_Task_: Scan the entries below and state how many lines contain "информированного". No other output.
***
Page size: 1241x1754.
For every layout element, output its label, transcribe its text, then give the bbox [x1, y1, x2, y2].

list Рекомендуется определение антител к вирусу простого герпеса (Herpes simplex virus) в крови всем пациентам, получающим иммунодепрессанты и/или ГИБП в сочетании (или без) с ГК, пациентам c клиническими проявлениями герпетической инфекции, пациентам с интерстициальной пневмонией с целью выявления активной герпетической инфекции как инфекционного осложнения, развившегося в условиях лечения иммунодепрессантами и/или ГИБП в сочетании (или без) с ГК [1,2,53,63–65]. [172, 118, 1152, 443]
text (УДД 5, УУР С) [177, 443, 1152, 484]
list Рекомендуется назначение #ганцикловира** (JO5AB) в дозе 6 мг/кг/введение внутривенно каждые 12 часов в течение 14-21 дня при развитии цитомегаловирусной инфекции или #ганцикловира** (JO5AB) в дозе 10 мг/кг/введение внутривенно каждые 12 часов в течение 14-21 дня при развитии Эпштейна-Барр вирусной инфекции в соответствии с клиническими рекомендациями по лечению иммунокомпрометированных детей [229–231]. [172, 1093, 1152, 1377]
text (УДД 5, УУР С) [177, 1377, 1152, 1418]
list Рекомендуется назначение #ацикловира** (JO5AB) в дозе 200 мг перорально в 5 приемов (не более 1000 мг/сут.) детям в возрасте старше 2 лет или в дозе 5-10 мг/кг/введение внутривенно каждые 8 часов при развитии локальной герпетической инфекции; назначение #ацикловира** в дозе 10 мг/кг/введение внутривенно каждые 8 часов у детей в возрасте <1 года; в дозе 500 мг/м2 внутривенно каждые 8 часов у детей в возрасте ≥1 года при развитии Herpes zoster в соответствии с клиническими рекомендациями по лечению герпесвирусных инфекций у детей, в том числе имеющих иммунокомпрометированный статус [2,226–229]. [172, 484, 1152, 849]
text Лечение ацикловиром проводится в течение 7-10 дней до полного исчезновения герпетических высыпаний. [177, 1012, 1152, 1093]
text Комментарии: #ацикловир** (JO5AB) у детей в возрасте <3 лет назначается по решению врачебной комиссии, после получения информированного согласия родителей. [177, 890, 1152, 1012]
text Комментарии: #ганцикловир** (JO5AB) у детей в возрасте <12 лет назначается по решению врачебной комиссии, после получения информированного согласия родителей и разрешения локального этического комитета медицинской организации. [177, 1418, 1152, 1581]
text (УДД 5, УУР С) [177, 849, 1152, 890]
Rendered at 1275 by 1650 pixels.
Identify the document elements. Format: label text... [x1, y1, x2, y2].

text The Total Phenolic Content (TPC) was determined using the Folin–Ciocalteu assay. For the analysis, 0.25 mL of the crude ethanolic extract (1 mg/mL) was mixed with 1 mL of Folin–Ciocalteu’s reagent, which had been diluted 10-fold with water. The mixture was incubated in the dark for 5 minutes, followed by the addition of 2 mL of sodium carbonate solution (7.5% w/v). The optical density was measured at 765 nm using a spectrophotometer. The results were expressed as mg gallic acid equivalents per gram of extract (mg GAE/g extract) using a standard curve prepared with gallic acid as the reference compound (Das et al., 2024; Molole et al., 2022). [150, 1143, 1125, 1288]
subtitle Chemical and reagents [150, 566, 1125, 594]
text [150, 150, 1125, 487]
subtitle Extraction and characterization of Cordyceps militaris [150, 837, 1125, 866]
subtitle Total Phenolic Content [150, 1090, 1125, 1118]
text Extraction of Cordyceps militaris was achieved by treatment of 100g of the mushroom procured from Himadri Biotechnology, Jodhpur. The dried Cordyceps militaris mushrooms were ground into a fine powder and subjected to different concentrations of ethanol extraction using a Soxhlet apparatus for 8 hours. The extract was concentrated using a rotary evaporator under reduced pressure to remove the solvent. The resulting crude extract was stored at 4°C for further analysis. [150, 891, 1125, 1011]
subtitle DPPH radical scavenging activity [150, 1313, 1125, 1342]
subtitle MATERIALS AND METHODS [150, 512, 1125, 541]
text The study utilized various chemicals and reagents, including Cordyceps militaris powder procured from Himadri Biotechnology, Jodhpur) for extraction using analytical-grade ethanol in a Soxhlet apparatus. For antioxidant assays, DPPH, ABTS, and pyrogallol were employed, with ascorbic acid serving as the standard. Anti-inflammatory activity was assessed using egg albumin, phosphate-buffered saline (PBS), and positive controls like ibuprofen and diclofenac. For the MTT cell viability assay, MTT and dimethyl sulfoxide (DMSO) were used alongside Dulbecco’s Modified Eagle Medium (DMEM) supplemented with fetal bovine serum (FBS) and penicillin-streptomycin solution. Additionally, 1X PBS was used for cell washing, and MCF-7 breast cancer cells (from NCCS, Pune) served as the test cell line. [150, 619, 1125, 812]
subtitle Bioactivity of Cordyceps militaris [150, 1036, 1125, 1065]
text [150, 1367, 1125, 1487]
***
_Answer space_: 2